So the Old Vicarage at Ridgeway is one of the unlucky 13 in Britain which has lost the Michelin star, held since 1998 and the only one in Sheffield. It made front page news in the Sheffield Telegraph. But how much does it really matter?
True, it must be a bitter disappointment to chef-patron Tessa Bramley and her long-term chef Nathan Smith, who has been there for every starry year. They are most probably the victim of changing fashions rather than falling standards because reviews of the food have been mostly good or excellent although service is reportedly wobbly.
Chefs at the top of their profession crave stars but they probably mean more in terms of kudos with their fellow chefs than to the average diner. Relatively few people read the Michelin Guide, certainly not in comparison to the Good Food Guide and Hardens, compiled from public reports rather than food inspectors.
It may be difficult to the public to appreciate how much stars mean to chefs and how they feel when they lose them. French chef Bernard Loiseau shot himself in 2003 when he thought, wrongly, he had lost one of his three stars at the Cote d’Or in Saulieu. I have eaten there, sat next to his widow Dominique, and enjoyed the signature dish of frogs legs, garlic and parsley. Gordon Ramsay is said to have wept when he lost two stars at his New York restaurant, The London.

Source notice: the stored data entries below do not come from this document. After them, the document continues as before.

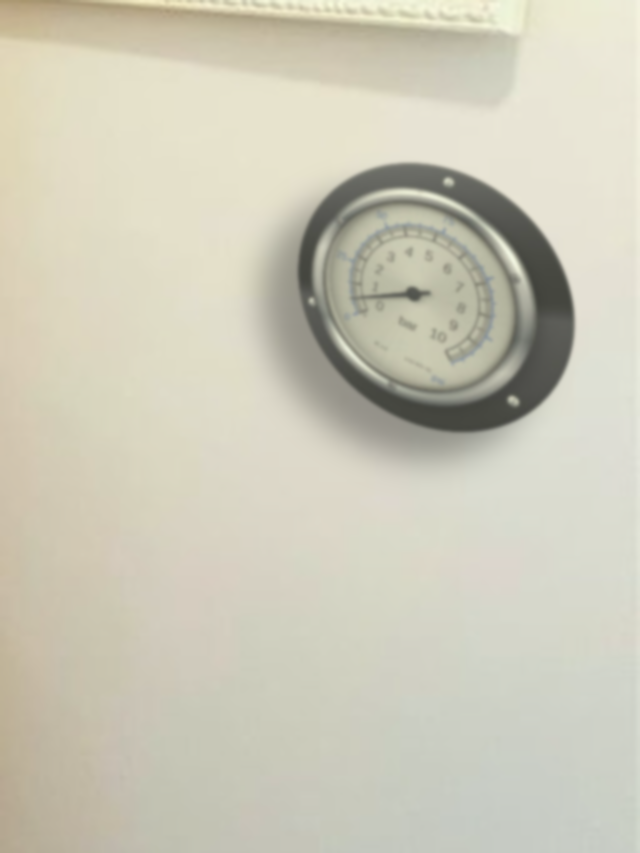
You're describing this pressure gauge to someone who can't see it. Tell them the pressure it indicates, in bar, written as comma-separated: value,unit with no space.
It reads 0.5,bar
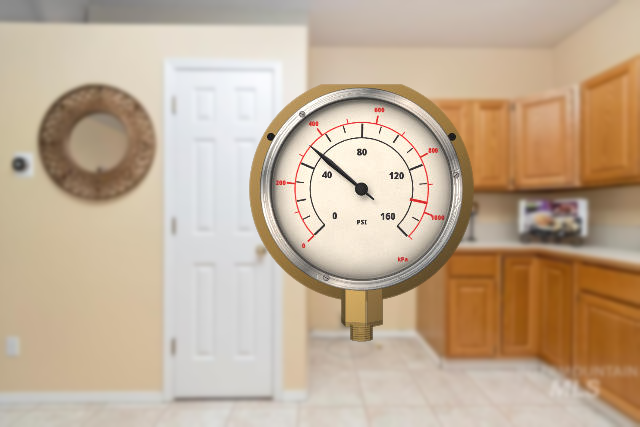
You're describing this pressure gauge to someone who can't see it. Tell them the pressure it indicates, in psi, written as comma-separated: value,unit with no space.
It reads 50,psi
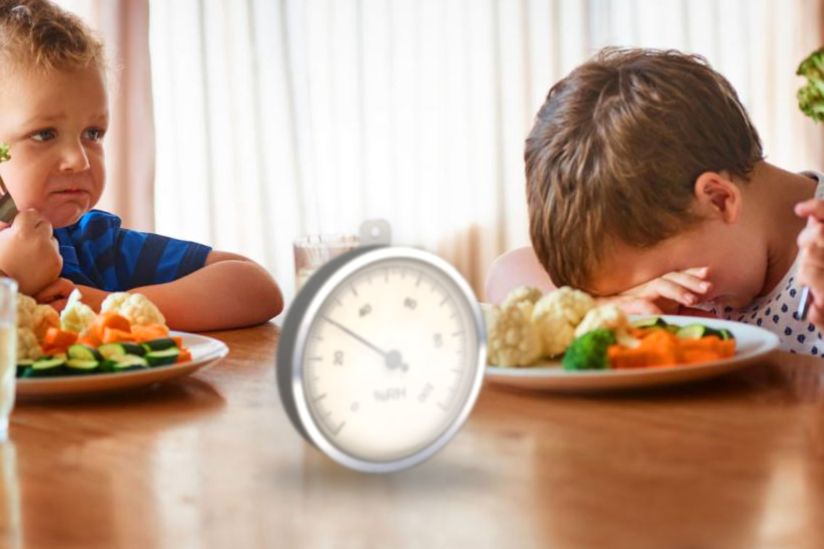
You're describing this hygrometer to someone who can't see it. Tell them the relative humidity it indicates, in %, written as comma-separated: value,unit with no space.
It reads 30,%
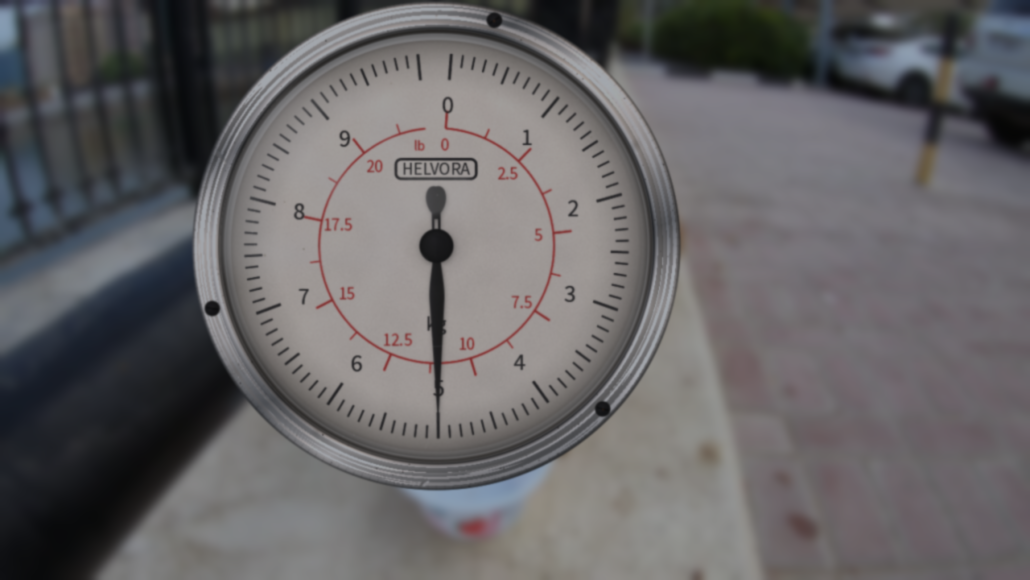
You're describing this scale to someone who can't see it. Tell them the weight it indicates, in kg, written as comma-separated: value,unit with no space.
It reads 5,kg
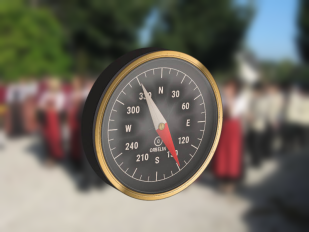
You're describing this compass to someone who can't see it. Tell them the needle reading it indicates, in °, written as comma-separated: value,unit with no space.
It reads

On the other hand, Skye Gyngell handed back her star at her café in a garden centre, Petersham Nurseries, because diners drawn there by the publicity expected glitzier surroundings. And in Sheffield Marcus Lane, who then owned Rafters, felt his Bib Gourmand (just below a star) put undue pressure on the kitchen and asked not to be considered the following year.
There is no doubt that winning a star brings customers. But that can mean more staff and more costs in keeping up the standards – and pricier food to match. Conversely, losing can cost. Forbes magazine quotes studies showing that dropping a star can halve sales. More than one restaurant has won a star and gone bust. There’s another factor. Michelin stars tend to turn restaurants into pricy, over-formal, reverential temples of food where people speak in hushed voices when eating should be a lively, gregarious, convivial and sensuous experience.
It is some years since I have eaten at the Old Vic, and then we had the night to ourselves, for my editor at the Sheffield Star felt few readers would be tempted by £40 a head lunches and £75 dinners. But it has been consistently good since I first went there (just six meals into my reviewing career!) shortly after it entered the Good Food Guide 27 years ago.
I have even cooked there. Once, for a story, I was a commis chef for the night (the lowest of the low) cooking samphire and vegetables to go with an amuse of cods cheeks. Tessa, on the pass, sent one of my plates back three times before judging it good enough. She was a kind but strict taskmistress. I was terrified there might be a food critic in that night!
Like any good restaurant, stories about the Old Vic abound. In the early days Tessa’s son Andrew, nicknamed ‘Lurch,’ would open the restaurant door (you rang the bell) and look you up and down as if to judge your worth. There is the story, probably apocryphal, of the loud pub landlord out dining who asked for a bitter to which the reply was: “Would that be bitter lemon or Angostura, sir?”
My favourite is of the late Michael Winner, reviewing for the Sunday Times, who on visiting the gents noticed a bowl of strawberries. He reached to pick one then wondered about the personal hygiene of previous visitors and desisted. Winner wickedly made much of this in his report, taking the wee-wee so to speak, but gave a favourable review.
For the Old Vic, losing that star may be the end of an era but it is not the end of the world.